'Saudi pressure' forces UN backtrack on Yemen child deaths

The Saudi-led intervention force has been removed from a report saying its bombing of Yemen has killed hundreds of children, after pressure from Riyadh, critics say.
2 min read
07 June, 2016
A Yemeni child in the country's capital of Sanaa, 2016 [AFP]

The United Nations has removed the Saudi-led military coalition in Yemen from a blacklist of states and groups violaiting children's human rights during wartime.

The reversal comes just days after the UN named the pro-government coalition in Yemen - dominated by Saudi Arabia and backed by other Gulf states - as responsible for the deaths of hundreds of children in air raids.

A report issued by the UN on Thursday about 'war and children' said that the military coalition was responsible for 510 child deaths - 60 percent of the total number - and 667 child injuries over the past year.

It also stated that half of the coalition's attacks were on schools and hospitals.

Joint review?

Then the oil-rich kingdom stepped in. Shortly after, the UN Secretary-General Ban Ki-moon said that the claims in the report would be reviewed jointly by the international body and the military coalition.

"Pending the conclusions of the joint review, the secretary-general removes the listing of the coalition in the report's annex," Ki-moon's spokesman Stephane Dujarric said in a statement.

The UN secretary-general's office has hit a new low by capitulating to Saudi Arabia's brazen pressure.
- Philippe Bolopion, Human Rights Watch


Saudi Arabia's envoy to the UN, Abdullah al-Mouallimi, said that the removal of the coalition from the blacklist was "irreversible and unconditional".

"We were wrongly placed on the list," he told reporters. "We know that this removal is final."

Mouallimi also said that the figures in the report were "wildly exaggerated" and that "the casualties are far lower" than what was stated.
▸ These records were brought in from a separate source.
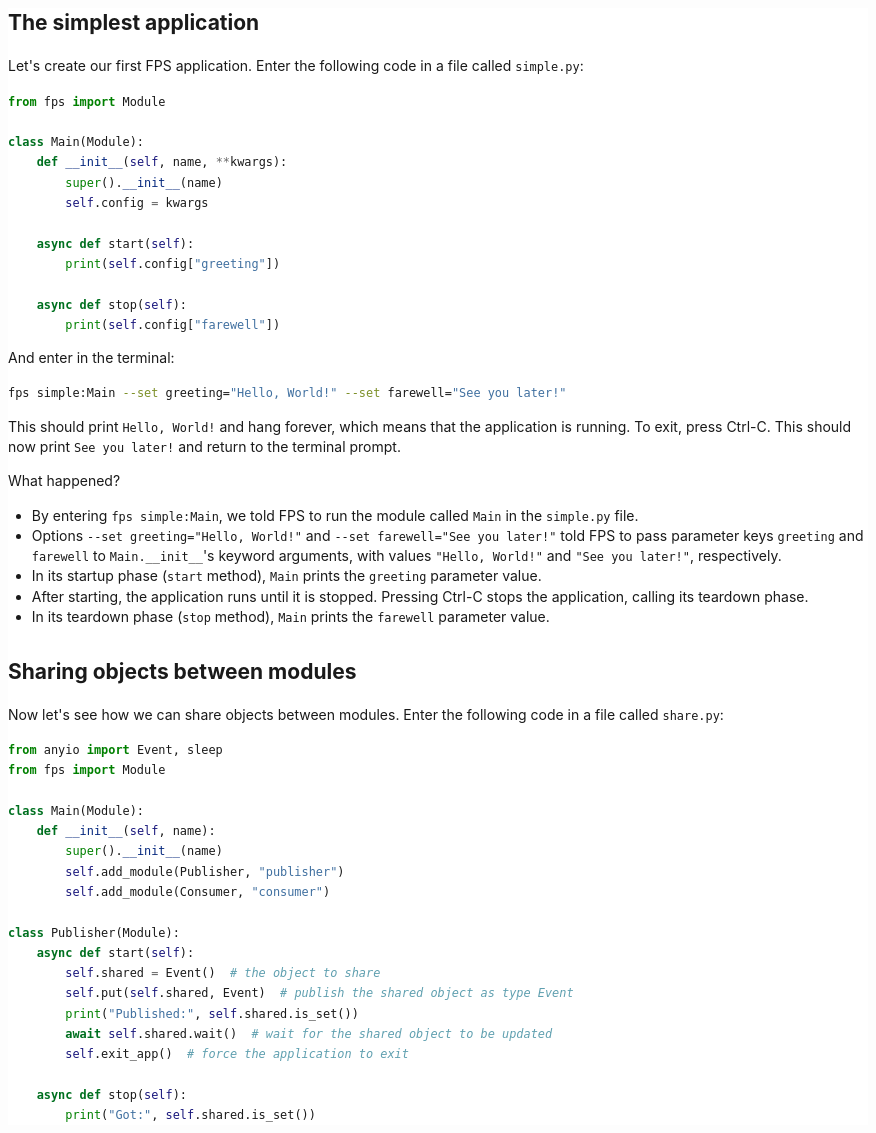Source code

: ## The simplest application

Let's create our first FPS application. Enter the following code in a file called `simple.py`:

```py
from fps import Module

class Main(Module):
    def __init__(self, name, **kwargs):
        super().__init__(name)
        self.config = kwargs

    async def start(self):
        print(self.config["greeting"])

    async def stop(self):
        print(self.config["farewell"])
```

And enter in the terminal:

```bash
fps simple:Main --set greeting="Hello, World!" --set farewell="See you later!"
```

This should print `Hello, World!` and hang forever, which means that the application is running. To exit, press Ctrl-C. This should now print `See you later!` and return to the terminal prompt.

What happened?

- By entering `fps simple:Main`, we told FPS to run the module called `Main` in the `simple.py` file.
- Options `--set greeting="Hello, World!"` and `--set farewell="See you later!"` told FPS to pass parameter keys `greeting` and `farewell` to `Main.__init__`'s keyword arguments, with values `"Hello, World!"` and `"See you later!"`, respectively.
- In its startup phase (`start` method), `Main` prints the `greeting` parameter value.
- After starting, the application runs until it is stopped. Pressing Ctrl-C stops the application, calling its teardown phase.
- In its teardown phase (`stop` method), `Main` prints the `farewell` parameter value.

## Sharing objects between modules

Now let's see how we can share objects between modules. Enter the following code in a file called `share.py`:

```py
from anyio import Event, sleep
from fps import Module

class Main(Module):
    def __init__(self, name):
        super().__init__(name)
        self.add_module(Publisher, "publisher")
        self.add_module(Consumer, "consumer")

class Publisher(Module):
    async def start(self):
        self.shared = Event()  # the object to share
        self.put(self.shared, Event)  # publish the shared object as type Event
        print("Published:", self.shared.is_set())
        await self.shared.wait()  # wait for the shared object to be updated
        self.exit_app()  # force the application to exit

    async def stop(self):
        print("Got:", self.shared.is_set())


```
Saudi Arabia was not consulted before the publication of the report, he complained.

Yemen child deaths
The UN said that Saudi Arabia is responsible
for 60% of child deaths in Yemen last year [AFP]

'Political manipulation'

Philippe Bolopion, deputy director for global advocacy at Human Rights Watch, blasted the UN Secretary-General's office for engaging in "political manipulation" by conceding to the Saudi complaint.

"After giving a similar pass to Israel last year, the UN secretary-general's office has hit a new low by capitulating to Saudi Arabia's brazen pressure and taking the country off its just published list of shame," Bolopion said. "Yemen's children deserve better."